(Collected data entries)
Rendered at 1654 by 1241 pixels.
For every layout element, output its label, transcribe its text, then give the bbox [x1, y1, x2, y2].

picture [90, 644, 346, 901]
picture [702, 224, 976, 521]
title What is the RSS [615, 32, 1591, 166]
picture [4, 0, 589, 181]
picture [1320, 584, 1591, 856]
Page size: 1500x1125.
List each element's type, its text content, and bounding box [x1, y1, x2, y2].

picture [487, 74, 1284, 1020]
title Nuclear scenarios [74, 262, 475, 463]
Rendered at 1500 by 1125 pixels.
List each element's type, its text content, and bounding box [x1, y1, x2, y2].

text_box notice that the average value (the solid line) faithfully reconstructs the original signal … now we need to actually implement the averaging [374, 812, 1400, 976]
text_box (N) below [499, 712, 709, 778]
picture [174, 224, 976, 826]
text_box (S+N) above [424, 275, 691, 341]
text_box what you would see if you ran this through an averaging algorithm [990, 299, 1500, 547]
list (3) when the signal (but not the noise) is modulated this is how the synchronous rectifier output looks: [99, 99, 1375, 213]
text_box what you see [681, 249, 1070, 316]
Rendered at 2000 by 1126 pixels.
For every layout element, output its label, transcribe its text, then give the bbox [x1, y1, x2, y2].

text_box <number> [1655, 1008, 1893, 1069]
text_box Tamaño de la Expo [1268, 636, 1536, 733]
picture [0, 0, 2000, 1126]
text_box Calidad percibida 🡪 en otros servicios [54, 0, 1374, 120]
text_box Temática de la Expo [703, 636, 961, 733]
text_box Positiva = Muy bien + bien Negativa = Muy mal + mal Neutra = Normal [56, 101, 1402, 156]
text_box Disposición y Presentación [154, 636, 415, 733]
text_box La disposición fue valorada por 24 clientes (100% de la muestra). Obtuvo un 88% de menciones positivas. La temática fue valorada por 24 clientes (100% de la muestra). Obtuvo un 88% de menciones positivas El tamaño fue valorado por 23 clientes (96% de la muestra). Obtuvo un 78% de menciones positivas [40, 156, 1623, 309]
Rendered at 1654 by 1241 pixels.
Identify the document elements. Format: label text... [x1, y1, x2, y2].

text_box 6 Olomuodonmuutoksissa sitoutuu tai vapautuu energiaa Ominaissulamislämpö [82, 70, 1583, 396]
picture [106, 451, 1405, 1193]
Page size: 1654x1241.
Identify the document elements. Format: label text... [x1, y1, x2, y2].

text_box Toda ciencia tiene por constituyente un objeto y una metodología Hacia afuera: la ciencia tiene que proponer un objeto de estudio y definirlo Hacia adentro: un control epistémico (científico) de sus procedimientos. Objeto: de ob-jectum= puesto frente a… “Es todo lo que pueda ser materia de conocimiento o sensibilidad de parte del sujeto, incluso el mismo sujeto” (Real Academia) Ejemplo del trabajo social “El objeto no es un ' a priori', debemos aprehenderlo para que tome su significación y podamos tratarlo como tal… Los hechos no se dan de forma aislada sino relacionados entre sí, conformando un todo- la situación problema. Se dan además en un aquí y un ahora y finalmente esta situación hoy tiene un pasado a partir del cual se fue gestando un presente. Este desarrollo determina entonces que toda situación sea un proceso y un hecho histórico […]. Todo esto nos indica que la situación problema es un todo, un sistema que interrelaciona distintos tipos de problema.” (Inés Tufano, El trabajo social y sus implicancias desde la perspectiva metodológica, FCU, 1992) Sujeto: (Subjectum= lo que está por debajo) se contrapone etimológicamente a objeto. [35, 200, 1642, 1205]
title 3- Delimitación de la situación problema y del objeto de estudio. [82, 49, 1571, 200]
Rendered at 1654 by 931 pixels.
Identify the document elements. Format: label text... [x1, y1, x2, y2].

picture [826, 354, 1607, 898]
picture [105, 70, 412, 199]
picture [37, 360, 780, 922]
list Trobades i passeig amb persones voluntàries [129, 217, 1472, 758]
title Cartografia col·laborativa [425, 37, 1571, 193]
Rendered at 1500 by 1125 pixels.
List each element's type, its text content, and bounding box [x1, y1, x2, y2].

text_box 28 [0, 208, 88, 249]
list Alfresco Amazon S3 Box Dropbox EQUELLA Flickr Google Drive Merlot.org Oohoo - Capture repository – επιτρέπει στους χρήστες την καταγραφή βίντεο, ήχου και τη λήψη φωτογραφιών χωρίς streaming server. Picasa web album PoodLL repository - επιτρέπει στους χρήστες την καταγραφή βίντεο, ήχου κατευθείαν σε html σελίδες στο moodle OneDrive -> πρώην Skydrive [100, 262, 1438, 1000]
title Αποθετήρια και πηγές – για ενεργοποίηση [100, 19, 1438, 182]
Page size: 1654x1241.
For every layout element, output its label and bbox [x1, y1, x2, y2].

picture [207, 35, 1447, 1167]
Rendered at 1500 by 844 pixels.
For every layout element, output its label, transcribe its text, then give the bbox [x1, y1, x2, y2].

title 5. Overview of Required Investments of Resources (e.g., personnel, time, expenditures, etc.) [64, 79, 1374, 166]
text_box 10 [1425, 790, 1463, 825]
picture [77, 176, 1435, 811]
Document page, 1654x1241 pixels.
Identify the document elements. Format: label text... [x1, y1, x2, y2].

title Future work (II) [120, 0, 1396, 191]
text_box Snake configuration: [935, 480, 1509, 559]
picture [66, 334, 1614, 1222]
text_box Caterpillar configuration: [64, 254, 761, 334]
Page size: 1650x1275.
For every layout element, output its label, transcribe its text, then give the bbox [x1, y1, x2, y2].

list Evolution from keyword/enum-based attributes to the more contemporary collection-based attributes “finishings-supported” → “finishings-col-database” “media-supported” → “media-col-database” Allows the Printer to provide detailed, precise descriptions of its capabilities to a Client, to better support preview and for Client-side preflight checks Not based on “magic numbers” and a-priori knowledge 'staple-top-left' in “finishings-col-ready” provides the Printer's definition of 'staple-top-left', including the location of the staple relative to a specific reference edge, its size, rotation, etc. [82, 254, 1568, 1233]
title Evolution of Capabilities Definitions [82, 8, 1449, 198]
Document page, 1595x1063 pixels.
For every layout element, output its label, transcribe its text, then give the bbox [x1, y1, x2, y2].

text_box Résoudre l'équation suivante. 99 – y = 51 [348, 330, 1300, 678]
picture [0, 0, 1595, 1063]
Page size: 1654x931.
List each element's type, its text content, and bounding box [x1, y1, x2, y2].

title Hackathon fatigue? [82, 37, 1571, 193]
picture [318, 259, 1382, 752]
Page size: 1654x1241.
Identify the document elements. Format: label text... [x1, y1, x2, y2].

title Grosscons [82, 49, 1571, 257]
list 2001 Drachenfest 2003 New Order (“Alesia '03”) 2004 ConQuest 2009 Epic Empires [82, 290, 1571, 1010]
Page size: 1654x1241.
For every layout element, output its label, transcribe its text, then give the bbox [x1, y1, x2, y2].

**TASK STATEMENT**:
Reproduce each of the items above verbatim, from the first to the last.

**EXPECTED ANSWER**:
Rendered at 1654 by 1241 pixels.
For every layout element, output its label, transcribe its text, then give the bbox [x1, y1, x2, y2].

picture [90, 644, 346, 901]
picture [702, 224, 976, 521]
title What is the RSS [615, 32, 1591, 166]
picture [4, 0, 589, 181]
picture [1320, 584, 1591, 856]
Page size: 1500x1125.
List each element's type, its text content, and bounding box [x1, y1, x2, y2].

picture [487, 74, 1284, 1020]
title Nuclear scenarios [74, 262, 475, 463]
Rendered at 1500 by 1125 pixels.
List each element's type, its text content, and bounding box [x1, y1, x2, y2].

text_box notice that the average value (the solid line) faithfully reconstructs the original signal … now we need to actually implement the averaging [374, 812, 1400, 976]
text_box (N) below [499, 712, 709, 778]
picture [174, 224, 976, 826]
text_box (S+N) above [424, 275, 691, 341]
text_box what you would see if you ran this through an averaging algorithm [990, 299, 1500, 547]
list (3) when the signal (but not the noise) is modulated this is how the synchronous rectifier output looks: [99, 99, 1375, 213]
text_box what you see [681, 249, 1070, 316]
Rendered at 2000 by 1126 pixels.
For every layout element, output its label, transcribe its text, then give the bbox [x1, y1, x2, y2].

text_box <number> [1655, 1008, 1893, 1069]
text_box Tamaño de la Expo [1268, 636, 1536, 733]
picture [0, 0, 2000, 1126]
text_box Calidad percibida 🡪 en otros servicios [54, 0, 1374, 120]
text_box Temática de la Expo [703, 636, 961, 733]
text_box Positiva = Muy bien + bien Negativa = Muy mal + mal Neutra = Normal [56, 101, 1402, 156]
text_box Disposición y Presentación [154, 636, 415, 733]
text_box La disposición fue valorada por 24 clientes (100% de la muestra). Obtuvo un 88% de menciones positivas. La temática fue valorada por 24 clientes (100% de la muestra). Obtuvo un 88% de menciones positivas El tamaño fue valorado por 23 clientes (96% de la muestra). Obtuvo un 78% de menciones positivas [40, 156, 1623, 309]
Rendered at 1654 by 1241 pixels.
Identify the document elements. Format: label text... [x1, y1, x2, y2].

text_box 6 Olomuodonmuutoksissa sitoutuu tai vapautuu energiaa Ominaissulamislämpö [82, 70, 1583, 396]
picture [106, 451, 1405, 1193]
Page size: 1654x1241.
Identify the document elements. Format: label text... [x1, y1, x2, y2].

text_box Toda ciencia tiene por constituyente un objeto y una metodología Hacia afuera: la ciencia tiene que proponer un objeto de estudio y definirlo Hacia adentro: un control epistémico (científico) de sus procedimientos. Objeto: de ob-jectum= puesto frente a… “Es todo lo que pueda ser materia de conocimiento o sensibilidad de parte del sujeto, incluso el mismo sujeto” (Real Academia) Ejemplo del trabajo social “El objeto no es un ' a priori', debemos aprehenderlo para que tome su significación y podamos tratarlo como tal… Los hechos no se dan de forma aislada sino relacionados entre sí, conformando un todo- la situación problema. Se dan además en un aquí y un ahora y finalmente esta situación hoy tiene un pasado a partir del cual se fue gestando un presente. Este desarrollo determina entonces que toda situación sea un proceso y un hecho histórico […]. Todo esto nos indica que la situación problema es un todo, un sistema que interrelaciona distintos tipos de problema.” (Inés Tufano, El trabajo social y sus implicancias desde la perspectiva metodológica, FCU, 1992) Sujeto: (Subjectum= lo que está por debajo) se contrapone etimológicamente a objeto. [35, 200, 1642, 1205]
title 3- Delimitación de la situación problema y del objeto de estudio. [82, 49, 1571, 200]
Rendered at 1654 by 931 pixels.
Identify the document elements. Format: label text... [x1, y1, x2, y2].

picture [826, 354, 1607, 898]
picture [105, 70, 412, 199]
picture [37, 360, 780, 922]
list Trobades i passeig amb persones voluntàries [129, 217, 1472, 758]
title Cartografia col·laborativa [425, 37, 1571, 193]
Rendered at 1500 by 1125 pixels.
List each element's type, its text content, and bounding box [x1, y1, x2, y2].

text_box 28 [0, 208, 88, 249]
list Alfresco Amazon S3 Box Dropbox EQUELLA Flickr Google Drive Merlot.org Oohoo - Capture repository – επιτρέπει στους χρήστες την καταγραφή βίντεο, ήχου και τη λήψη φωτογραφιών χωρίς streaming server. Picasa web album PoodLL repository - επιτρέπει στους χρήστες την καταγραφή βίντεο, ήχου κατευθείαν σε html σελίδες στο moodle OneDrive -> πρώην Skydrive [100, 262, 1438, 1000]
title Αποθετήρια και πηγές – για ενεργοποίηση [100, 19, 1438, 182]
Page size: 1654x1241.
For every layout element, output its label and bbox [x1, y1, x2, y2].

picture [207, 35, 1447, 1167]
Rendered at 1500 by 844 pixels.
For every layout element, output its label, transcribe its text, then give the bbox [x1, y1, x2, y2].

title 5. Overview of Required Investments of Resources (e.g., personnel, time, expenditures, etc.) [64, 79, 1374, 166]
text_box 10 [1425, 790, 1463, 825]
picture [77, 176, 1435, 811]
Document page, 1654x1241 pixels.
Identify the document elements. Format: label text... [x1, y1, x2, y2].

title Future work (II) [120, 0, 1396, 191]
text_box Snake configuration: [935, 480, 1509, 559]
picture [66, 334, 1614, 1222]
text_box Caterpillar configuration: [64, 254, 761, 334]
Page size: 1650x1275.
For every layout element, output its label, transcribe its text, then give the bbox [x1, y1, x2, y2].

list Evolution from keyword/enum-based attributes to the more contemporary collection-based attributes “finishings-supported” → “finishings-col-database” “media-supported” → “media-col-database” Allows the Printer to provide detailed, precise descriptions of its capabilities to a Client, to better support preview and for Client-side preflight checks Not based on “magic numbers” and a-priori knowledge 'staple-top-left' in “finishings-col-ready” provides the Printer's definition of 'staple-top-left', including the location of the staple relative to a specific reference edge, its size, rotation, etc. [82, 254, 1568, 1233]
title Evolution of Capabilities Definitions [82, 8, 1449, 198]
Document page, 1595x1063 pixels.
For every layout element, output its label, transcribe its text, then give the bbox [x1, y1, x2, y2].

text_box Résoudre l'équation suivante. 99 – y = 51 [348, 330, 1300, 678]
picture [0, 0, 1595, 1063]
Page size: 1654x931.
List each element's type, its text content, and bounding box [x1, y1, x2, y2].

title Hackathon fatigue? [82, 37, 1571, 193]
picture [318, 259, 1382, 752]
Page size: 1654x1241.
Identify the document elements. Format: label text... [x1, y1, x2, y2].

title Grosscons [82, 49, 1571, 257]
list 2001 Drachenfest 2003 New Order (“Alesia '03”) 2004 ConQuest 2009 Epic Empires [82, 290, 1571, 1010]
Page size: 1654x1241.
For every layout element, output its label, transcribe its text, then give the bbox [x1, y1, x2, y2].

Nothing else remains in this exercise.